How Do Insertion Sequences Move?
Insertion sequences primarily move through a “cut-and-paste” transposition mechanism. This process begins with the transposase enzyme, encoded by the IS element, recognizing the inverted repeats at its ends. The transposase then excises the IS element from its original DNA location.
After excision, the transposase guides the IS element to a new, often random, target site within the genome. The enzyme then inserts the IS element into this new position. This insertion duplicates a short segment of target site DNA, resulting in direct repeats that flank the newly inserted IS element. This movement occurs directly at the DNA level and does not involve an RNA intermediate.
Their Role in Genetic Change
The movement of insertion sequences contributes significantly to genetic change within an organism’s genome. When an IS element inserts into an existing gene, it can disrupt the gene’s sequence, often leading to its inactivation and a change in traits. This disruption is a common source of mutations.
Insertion sequences also play a role in gene regulation. Their insertion into regions upstream of a gene, such as promoter or regulatory sequences, can alter gene expression. This can either activate a gene or reduce its activity, depending on the insertion’s location and orientation. Beyond individual genes, IS elements contribute to broader genome evolution by facilitating large-scale rearrangements like deletions, inversions, and gene duplications.
A key consequence of IS element activity is their involvement in the spread of antibiotic resistance genes among bacteria. These elements can mobilize larger genetic segments carrying resistance genes, effectively transferring these traits between different bacterial strains or species. This ability makes insertion sequences important contributors to the challenge of antibiotic resistance.
Insertion Sequences Versus Other Mobile DNA
Insertion sequences are distinct from other mobile genetic elements, such as composite transposons. While both can move within a genome, IS elements are considered simpler. They typically carry only the genetic information necessary for their own transposition, primarily the gene encoding the transposase enzyme.

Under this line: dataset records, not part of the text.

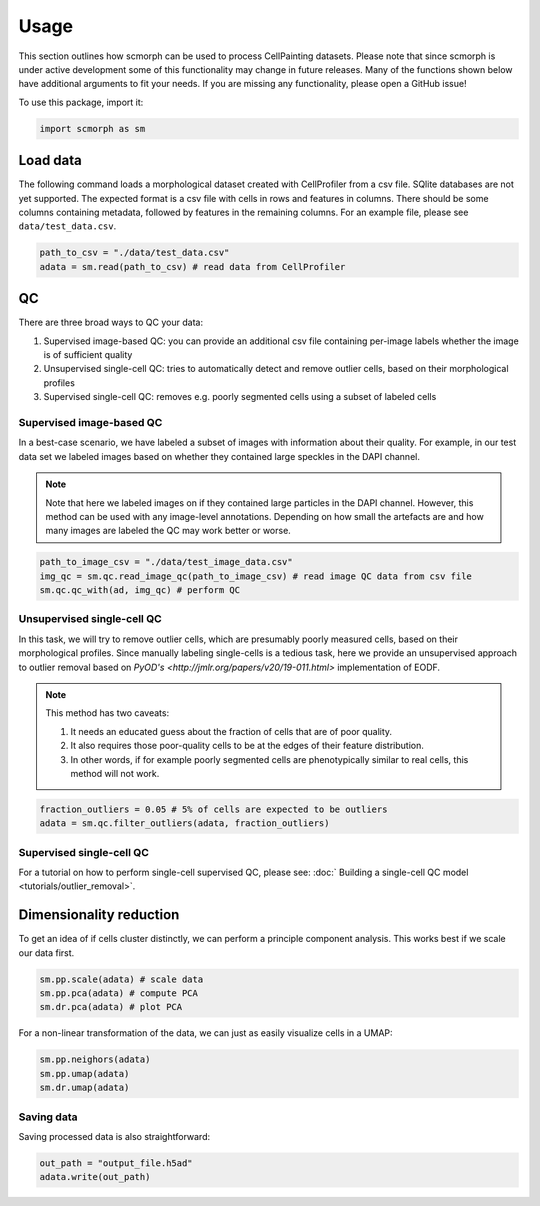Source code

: 
Usage
=====

This section outlines how scmorph can be used to process CellPainting datasets.
Please note that since scmorph is under active development some of this functionality may change in future releases.
Many of the functions shown below have additional arguments to fit your needs.
If you are missing any functionality, please open a GitHub issue!

.. note:

    If you have previously used Scanpy, many of scmorph's functions will be familiar to you.
    scmorph builds on Scanpy and adds functionality for morphological datasets.
    That said, the underlying data structure is exactly the same.

    If you have never heard of Scanpy: don't worry! The below guide should cover most of your questions.

To use this package, import it:

.. code-block:: python

   import scmorph as sm

Load data
---------

The following command loads a morphological dataset created with CellProfiler from a csv file.
SQlite databases are not yet supported. The expected format is a csv file with cells in rows and features in columns. There should be some columns containing metadata, followed by features in the remaining columns. For an example file, please see ``data/test_data.csv``.

.. code-block:: python

   path_to_csv = "./data/test_data.csv"
   adata = sm.read(path_to_csv) # read data from CellProfiler

QC
--

There are three broad ways to QC your data:


#. Supervised image-based QC: you can provide an additional csv file containing per-image labels whether the image is of sufficient quality
#. Unsupervised single-cell QC: tries to automatically detect and remove outlier cells, based on their morphological profiles
#. Supervised single-cell QC: removes e.g. poorly segmented cells using a subset of labeled cells

Supervised image-based QC
^^^^^^^^^^^^^^^^^^^^^^^^^

In a best-case scenario, we have labeled a subset of images with information about their quality.
For example, in our test data set we labeled images based on whether they contained large speckles in the DAPI channel.

.. note::
    Note that here we labeled images on if they contained large particles in the DAPI channel.
    However, this method can be used with any image-level annotations.
    Depending on how small the artefacts are and how many images are labeled the QC may work better or worse.

.. code-block:: python

   path_to_image_csv = "./data/test_image_data.csv"
   img_qc = sm.qc.read_image_qc(path_to_image_csv) # read image QC data from csv file
   sm.qc.qc_with(ad, img_qc) # perform QC

Unsupervised single-cell QC
^^^^^^^^^^^^^^^^^^^^^^^^^^^

In this task, we will try to remove outlier cells, which are presumably poorly measured cells, based on their morphological profiles.
Since manually labeling single-cells is a tedious task, here we provide an unsupervised approach to outlier removal based on `PyOD's <http://jmlr.org/papers/v20/19-011.html>` implementation of EODF.

.. note::
    This method has two caveats:

    #. It needs an educated guess about the fraction of cells that are of poor quality.
    #. It also requires those poor-quality cells to be at the edges of their feature distribution.
    #. In other words, if for example poorly segmented cells are phenotypically similar to real cells, this method will not work.


.. code-block:: python

   fraction_outliers = 0.05 # 5% of cells are expected to be outliers
   adata = sm.qc.filter_outliers(adata, fraction_outliers)

Supervised single-cell QC
^^^^^^^^^^^^^^^^^^^^^^^^^

For a tutorial on how to perform single-cell supervised QC, please see: :doc:` Building a single-cell QC model <tutorials/outlier_removal>`.

Dimensionality reduction
------------------------

To get an idea of if cells cluster distinctly, we can perform a principle component analysis. This works best if we scale our data first.

.. code-block:: python

   sm.pp.scale(adata) # scale data
   sm.pp.pca(adata) # compute PCA
   sm.dr.pca(adata) # plot PCA

For a non-linear transformation of the data, we can just as easily visualize cells in a UMAP:

.. code-block:: python

   sm.pp.neighors(adata)
   sm.pp.umap(adata)
   sm.dr.umap(adata)

Saving data
^^^^^^^^^^^

Saving processed data is also straightforward:

.. code-block:: python

   out_path = "output_file.h5ad"
   adata.write(out_path)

In contrast, composite transposons are larger and more complex. They consist of two IS elements positioned at their ends, flanking a central DNA segment that often contains additional genes. These accessory genes confer traits like antibiotic resistance. Other transposable elements, such as retrotransposons, utilize an RNA intermediate during transposition, distinguishing them from the DNA-based “cut-and-paste” mechanism of insertion sequences.